The psychological process of dehumanization often occurs when faced with such moral problem. We have encountered this dilemma, and by that, I mean the morality of killing a human being before and still do in many parts of the world. Dehumanization appears to be a natural phenomenon to humans, usually expressed as discrimination based on race, ethnicity, religion, etc. It usually does not go as far a killing, but it has done so throughout history, such as one ethnic group wants to be free of the other which it sees as inferior. (ex: Germans → Jews → Palestinians) Perhaps it is a necessary psychological process when faced with morality.
Don’t we do it when we go to war?
Depends on what one calls ‘freedom.’ Does freedom mean knowing all your alternative choices or does freedom mean being able to chose among those alternatives? I think it’s the latter.
I’ve read of deliberate ‘scoff laws’ who’ve chosen to pit their wits against the ‘law.’ The latest is a man defending himself against a ticket for driving in a diamond lane when he was the single occupant. He says the letters of incorporation he carries with him constitute a second person, since the SCOTUS has given ‘personhood’ status to corporations. He was free to make his choice and he made it based on his interpretation of the ‘law of the land.’
The crux is that to have uninhibited freedom means you have nothing to protect you from danger, which then coerces out into making one choice over another through something other than you’re own uninhibited freedom I mean people…for the most part when they talk about freedom just never bring up the nature of how it can and can’t be in reality, and they go back and fourth on these ridiculous ideas about how it’s one or the other or something. Total retardation.
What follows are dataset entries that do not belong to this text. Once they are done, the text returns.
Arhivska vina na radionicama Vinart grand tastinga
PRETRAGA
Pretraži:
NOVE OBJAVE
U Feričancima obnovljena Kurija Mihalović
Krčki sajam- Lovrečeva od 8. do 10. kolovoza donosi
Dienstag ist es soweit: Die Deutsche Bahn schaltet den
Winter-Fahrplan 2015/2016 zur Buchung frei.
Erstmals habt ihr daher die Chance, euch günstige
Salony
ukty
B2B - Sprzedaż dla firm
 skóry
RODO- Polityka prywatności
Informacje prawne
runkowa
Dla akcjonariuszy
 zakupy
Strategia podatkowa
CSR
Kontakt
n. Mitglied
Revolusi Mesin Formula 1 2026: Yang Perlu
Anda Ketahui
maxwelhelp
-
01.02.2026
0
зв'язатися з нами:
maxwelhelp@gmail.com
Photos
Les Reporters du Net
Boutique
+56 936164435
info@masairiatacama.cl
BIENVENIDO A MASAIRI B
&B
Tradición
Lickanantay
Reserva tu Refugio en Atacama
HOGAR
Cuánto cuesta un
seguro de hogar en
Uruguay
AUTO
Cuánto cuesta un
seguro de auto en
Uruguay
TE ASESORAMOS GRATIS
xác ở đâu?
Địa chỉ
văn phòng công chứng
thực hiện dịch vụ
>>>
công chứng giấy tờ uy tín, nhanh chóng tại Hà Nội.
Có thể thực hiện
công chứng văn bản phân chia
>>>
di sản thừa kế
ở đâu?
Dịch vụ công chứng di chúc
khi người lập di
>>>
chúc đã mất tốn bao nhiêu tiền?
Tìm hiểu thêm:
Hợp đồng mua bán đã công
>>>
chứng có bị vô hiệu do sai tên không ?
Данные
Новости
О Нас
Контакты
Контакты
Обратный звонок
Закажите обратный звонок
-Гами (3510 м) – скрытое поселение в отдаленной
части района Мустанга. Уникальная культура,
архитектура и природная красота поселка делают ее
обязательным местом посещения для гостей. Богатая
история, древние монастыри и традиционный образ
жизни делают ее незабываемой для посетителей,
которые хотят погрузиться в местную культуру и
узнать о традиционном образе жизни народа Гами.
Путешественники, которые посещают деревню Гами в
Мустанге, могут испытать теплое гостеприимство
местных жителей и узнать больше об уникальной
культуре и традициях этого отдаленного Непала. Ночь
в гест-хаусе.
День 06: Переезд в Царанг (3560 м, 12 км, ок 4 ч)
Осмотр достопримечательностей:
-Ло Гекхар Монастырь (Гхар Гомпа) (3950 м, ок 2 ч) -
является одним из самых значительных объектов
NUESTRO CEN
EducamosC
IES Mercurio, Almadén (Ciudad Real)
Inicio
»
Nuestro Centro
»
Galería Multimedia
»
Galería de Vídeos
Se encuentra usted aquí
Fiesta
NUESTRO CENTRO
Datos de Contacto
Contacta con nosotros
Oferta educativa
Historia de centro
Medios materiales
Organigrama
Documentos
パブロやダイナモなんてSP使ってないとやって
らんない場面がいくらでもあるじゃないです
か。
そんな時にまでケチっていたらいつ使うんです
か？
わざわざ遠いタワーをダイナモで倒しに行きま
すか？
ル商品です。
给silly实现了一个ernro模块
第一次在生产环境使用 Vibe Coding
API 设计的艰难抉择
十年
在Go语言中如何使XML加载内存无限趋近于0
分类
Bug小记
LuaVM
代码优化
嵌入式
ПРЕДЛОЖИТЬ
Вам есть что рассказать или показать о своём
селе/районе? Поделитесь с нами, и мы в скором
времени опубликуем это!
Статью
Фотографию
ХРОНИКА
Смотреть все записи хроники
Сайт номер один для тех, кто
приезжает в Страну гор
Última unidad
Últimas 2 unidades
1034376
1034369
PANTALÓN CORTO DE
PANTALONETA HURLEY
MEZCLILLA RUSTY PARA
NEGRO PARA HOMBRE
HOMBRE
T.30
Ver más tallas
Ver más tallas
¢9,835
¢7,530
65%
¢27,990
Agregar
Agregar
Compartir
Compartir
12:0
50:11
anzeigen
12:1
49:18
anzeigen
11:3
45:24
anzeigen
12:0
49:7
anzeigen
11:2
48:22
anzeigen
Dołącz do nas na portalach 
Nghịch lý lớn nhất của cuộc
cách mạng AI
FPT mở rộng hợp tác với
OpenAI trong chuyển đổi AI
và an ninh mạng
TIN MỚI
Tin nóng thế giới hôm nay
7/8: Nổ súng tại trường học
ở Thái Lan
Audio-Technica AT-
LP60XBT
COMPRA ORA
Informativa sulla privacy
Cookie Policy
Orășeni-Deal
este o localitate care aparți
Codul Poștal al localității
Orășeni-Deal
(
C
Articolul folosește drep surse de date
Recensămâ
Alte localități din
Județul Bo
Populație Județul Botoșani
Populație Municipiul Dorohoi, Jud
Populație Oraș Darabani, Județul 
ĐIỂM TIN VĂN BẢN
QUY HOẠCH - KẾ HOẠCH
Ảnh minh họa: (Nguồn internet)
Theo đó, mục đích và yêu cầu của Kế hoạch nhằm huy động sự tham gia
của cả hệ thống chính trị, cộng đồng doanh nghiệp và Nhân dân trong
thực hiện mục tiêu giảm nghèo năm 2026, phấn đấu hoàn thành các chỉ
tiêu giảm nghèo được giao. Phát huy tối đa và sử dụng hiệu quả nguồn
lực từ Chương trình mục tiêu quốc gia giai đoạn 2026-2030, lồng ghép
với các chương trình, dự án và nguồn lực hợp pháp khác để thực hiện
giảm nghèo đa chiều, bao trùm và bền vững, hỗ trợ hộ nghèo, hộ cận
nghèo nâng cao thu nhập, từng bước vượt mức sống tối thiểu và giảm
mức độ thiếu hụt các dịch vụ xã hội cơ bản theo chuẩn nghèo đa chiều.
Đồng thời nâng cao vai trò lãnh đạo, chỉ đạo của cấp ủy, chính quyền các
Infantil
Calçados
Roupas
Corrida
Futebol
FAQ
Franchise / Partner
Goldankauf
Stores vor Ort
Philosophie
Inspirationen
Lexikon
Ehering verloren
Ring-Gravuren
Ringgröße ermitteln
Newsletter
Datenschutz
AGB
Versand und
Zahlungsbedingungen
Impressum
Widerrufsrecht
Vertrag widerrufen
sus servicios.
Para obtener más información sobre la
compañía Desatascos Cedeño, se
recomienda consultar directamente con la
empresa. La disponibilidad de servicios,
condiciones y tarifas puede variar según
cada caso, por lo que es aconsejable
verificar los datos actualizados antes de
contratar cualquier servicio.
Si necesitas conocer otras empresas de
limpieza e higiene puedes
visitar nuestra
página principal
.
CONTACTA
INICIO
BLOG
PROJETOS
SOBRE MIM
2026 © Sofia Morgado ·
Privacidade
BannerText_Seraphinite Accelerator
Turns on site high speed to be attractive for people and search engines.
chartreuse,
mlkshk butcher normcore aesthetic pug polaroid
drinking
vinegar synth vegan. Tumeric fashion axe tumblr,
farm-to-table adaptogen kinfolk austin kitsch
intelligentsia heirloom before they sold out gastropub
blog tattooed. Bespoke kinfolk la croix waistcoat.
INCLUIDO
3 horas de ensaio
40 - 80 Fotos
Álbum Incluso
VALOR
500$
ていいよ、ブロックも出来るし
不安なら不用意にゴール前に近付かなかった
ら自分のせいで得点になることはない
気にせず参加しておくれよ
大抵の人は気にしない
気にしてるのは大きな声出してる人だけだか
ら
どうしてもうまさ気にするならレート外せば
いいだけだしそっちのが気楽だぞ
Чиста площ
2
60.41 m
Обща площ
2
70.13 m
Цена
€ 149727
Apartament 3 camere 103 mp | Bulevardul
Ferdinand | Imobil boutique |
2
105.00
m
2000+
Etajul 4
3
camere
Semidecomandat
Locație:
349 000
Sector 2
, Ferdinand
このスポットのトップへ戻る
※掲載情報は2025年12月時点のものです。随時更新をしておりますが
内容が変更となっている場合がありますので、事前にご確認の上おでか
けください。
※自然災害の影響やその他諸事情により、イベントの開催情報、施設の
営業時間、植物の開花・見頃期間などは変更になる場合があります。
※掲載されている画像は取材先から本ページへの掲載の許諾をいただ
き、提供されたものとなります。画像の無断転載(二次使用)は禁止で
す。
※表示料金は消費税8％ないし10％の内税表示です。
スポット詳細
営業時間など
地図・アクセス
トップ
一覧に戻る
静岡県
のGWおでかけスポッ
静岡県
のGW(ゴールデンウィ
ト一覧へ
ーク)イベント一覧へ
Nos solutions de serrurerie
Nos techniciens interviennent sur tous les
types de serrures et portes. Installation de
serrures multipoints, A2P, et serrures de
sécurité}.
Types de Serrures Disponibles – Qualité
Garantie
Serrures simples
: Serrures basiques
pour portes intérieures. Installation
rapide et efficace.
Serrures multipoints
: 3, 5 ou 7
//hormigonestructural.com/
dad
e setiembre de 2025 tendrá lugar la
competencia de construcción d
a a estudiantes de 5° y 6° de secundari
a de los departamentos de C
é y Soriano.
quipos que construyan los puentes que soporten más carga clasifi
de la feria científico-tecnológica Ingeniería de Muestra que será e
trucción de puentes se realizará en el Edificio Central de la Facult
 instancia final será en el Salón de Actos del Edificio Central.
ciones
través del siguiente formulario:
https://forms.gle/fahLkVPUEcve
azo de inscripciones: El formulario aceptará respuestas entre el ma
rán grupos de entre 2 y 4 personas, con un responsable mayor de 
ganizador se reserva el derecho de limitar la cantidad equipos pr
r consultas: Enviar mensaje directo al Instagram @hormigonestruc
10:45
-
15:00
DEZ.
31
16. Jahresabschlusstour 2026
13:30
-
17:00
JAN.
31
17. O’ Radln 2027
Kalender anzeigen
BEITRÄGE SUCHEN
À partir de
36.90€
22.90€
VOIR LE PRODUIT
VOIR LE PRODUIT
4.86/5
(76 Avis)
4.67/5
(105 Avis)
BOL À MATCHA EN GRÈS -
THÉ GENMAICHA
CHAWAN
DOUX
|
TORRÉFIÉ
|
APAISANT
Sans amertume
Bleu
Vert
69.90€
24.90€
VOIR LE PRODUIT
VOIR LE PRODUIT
I wish someone would explain to me what kind of freedom we’re talking about. Freedom from brainwashing? Freedom from political coercion? Freedom from your conscience? From your emotions? From your past experiences? Freedom from the laws of nature? And are we talking about making choices randomly or based on some kind of reasoning/justification?
Freedom from vs. Freedom to is the only way you can really talk about actual freedom. It’s some kind of balance between those two which are necessarily at odds. Any other freedom talk will just end up being a fruitless attempt to force the world into an ideal where it wont actually fit.
I’ve asked part of the same question, gib, but the OP hasn’t answered, yet. I chose freedom of choice, since the OP talks about morality or how freedom means the ability to choose whatever you want whether or not it’s moral, thus making freedom ‘anti-moral.’ It’s playing with words, imm.
You’ll have to explain this to me, Smears. To me, it sounds like “freedom from” = “freedom to.” To wit, freedom from the law = freedom to commit whatever crimes you want. At the same time, I figured a bit of clarification on what we’re arguing we should be free from would help us address the question of whether or not that’s compatible with morality. That seems pretty fruitful to me.
He doesn’t seem to be answering at all anymore.
You’re probably right. The problem with Atthet’s position is that he doesn’t seem to realize that making the choice to do whatever you want is equivalent to being a slave to your passions. I wonder if he’s ever pondered whether people would choose to do good simply because they can.